Does an employer violate the Equal Pay Act of 1963 by paying female selector-packers approximately 10% less than male selector-packers, where both perform the same primary tasks, but men also perform additional, secondary tasks that do not account for the entire wage differential?


Opinions:

Majority - Freedman

Yes, this pay structure violates the Equal Pay Act. For jobs to be equal under the Act, they need not be identical, only substantially equal. The court reasoned that the primary job of both male and female selector-packers was identical. The additional tasks performed by the men were minor, did not consume a significant amount of their time, and, critically, were not shown to have an economic value corresponding to the 10% wage differential.
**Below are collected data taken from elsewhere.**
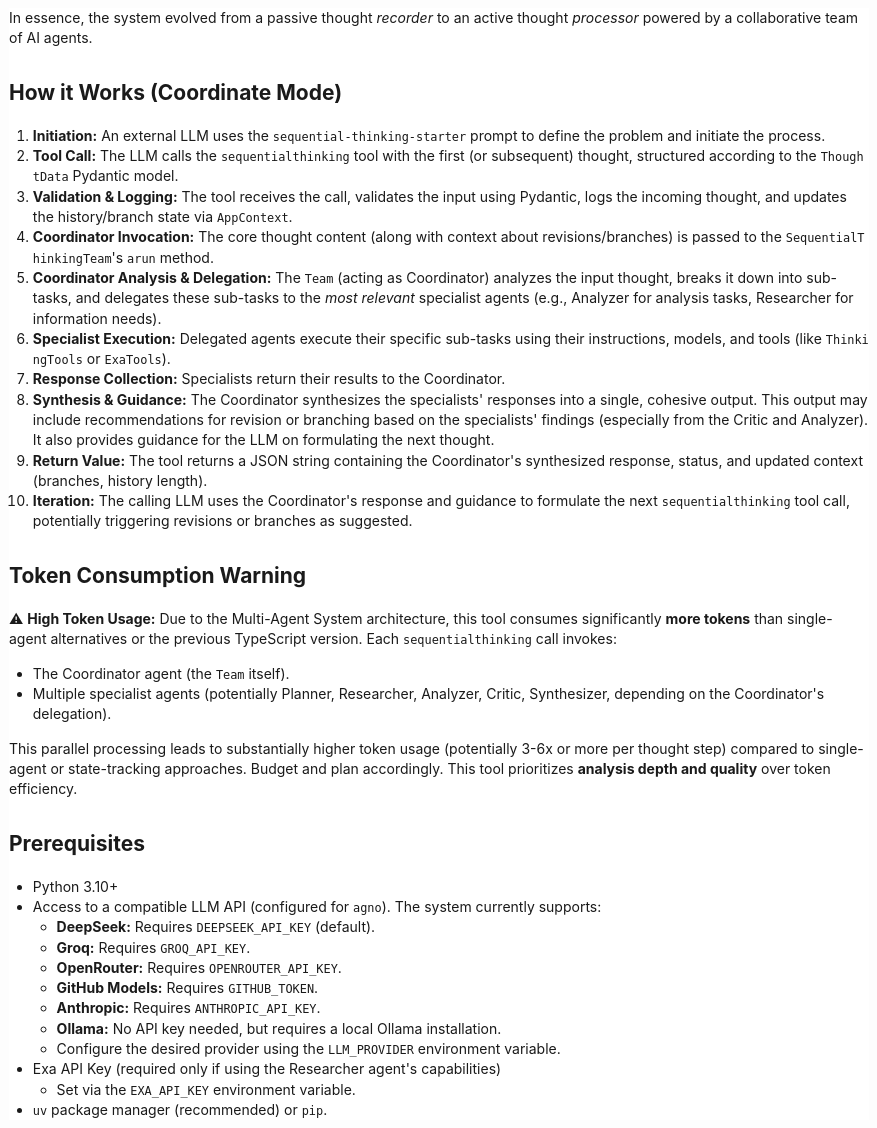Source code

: In essence, the system evolved from a passive thought *recorder* to an active thought *processor* powered by a collaborative team of AI agents.

## How it Works (Coordinate Mode)

1.  **Initiation:** An external LLM uses the `sequential-thinking-starter` prompt to define the problem and initiate the process.
2.  **Tool Call:** The LLM calls the `sequentialthinking` tool with the first (or subsequent) thought, structured according to the `ThoughtData` Pydantic model.
3.  **Validation & Logging:** The tool receives the call, validates the input using Pydantic, logs the incoming thought, and updates the history/branch state via `AppContext`.
4.  **Coordinator Invocation:** The core thought content (along with context about revisions/branches) is passed to the `SequentialThinkingTeam`'s `arun` method.
5.  **Coordinator Analysis & Delegation:** The `Team` (acting as Coordinator) analyzes the input thought, breaks it down into sub-tasks, and delegates these sub-tasks to the *most relevant* specialist agents (e.g., Analyzer for analysis tasks, Researcher for information needs).
6.  **Specialist Execution:** Delegated agents execute their specific sub-tasks using their instructions, models, and tools (like `ThinkingTools` or `ExaTools`).
7.  **Response Collection:** Specialists return their results to the Coordinator.
8.  **Synthesis & Guidance:** The Coordinator synthesizes the specialists' responses into a single, cohesive output. This output may include recommendations for revision or branching based on the specialists' findings (especially from the Critic and Analyzer). It also provides guidance for the LLM on formulating the next thought.
9.  **Return Value:** The tool returns a JSON string containing the Coordinator's synthesized response, status, and updated context (branches, history length).
10. **Iteration:** The calling LLM uses the Coordinator's response and guidance to formulate the next `sequentialthinking` tool call, potentially triggering revisions or branches as suggested.

## Token Consumption Warning

⚠️ **High Token Usage:** Due to the Multi-Agent System architecture, this tool consumes significantly **more tokens** than single-agent alternatives or the previous TypeScript version. Each `sequentialthinking` call invokes:

- The Coordinator agent (the `Team` itself).
- Multiple specialist agents (potentially Planner, Researcher, Analyzer, Critic, Synthesizer, depending on the Coordinator's delegation).

This parallel processing leads to substantially higher token usage (potentially 3-6x or more per thought step) compared to single-agent or state-tracking approaches. Budget and plan accordingly. This tool prioritizes **analysis depth and quality** over token efficiency.

## Prerequisites

- Python 3.10+
- Access to a compatible LLM API (configured for `agno`). The system currently supports:
    - **DeepSeek:** Requires `DEEPSEEK_API_KEY` (default).
    - **Groq:** Requires `GROQ_API_KEY`.
    - **OpenRouter:** Requires `OPENROUTER_API_KEY`.
    - **GitHub Models:** Requires `GITHUB_TOKEN`.
    - **Anthropic:** Requires `ANTHROPIC_API_KEY`.
    - **Ollama:** No API key needed, but requires a local Ollama installation.
    - Configure the desired provider using the `LLM_PROVIDER` environment variable.
- Exa API Key (required only if using the Researcher agent's capabilities)
    - Set via the `EXA_API_KEY` environment variable.
- `uv` package manager (recommended) or `pip`.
The employer's justification of 'flexibility' was a conclusory assertion, and the company failed to meet its burden of proof to show the wage difference was based on a 'factor other than sex,' especially since the extra work performed by men was compensated at a much lower rate than the differential they received. The historical context of the job classification further suggested its purpose was to subordinate female employees rather than reflect genuine differences in work.



Analysis:

This case is significant for establishing that 'equal work' under the Equal Pay Act means 'substantially equal,' not 'identical,' preventing employers from using minor and incidental job differences to justify pay disparities. It firmly places a high burden of proof on the employer to defend a pay differential under the 'factor other than sex' exception, requiring specific evidence of economic value rather than general assertions. This decision strengthened the enforcement of the Act by making it more difficult for employers to evade liability through artificially created job classifications or insignificant variations in duties.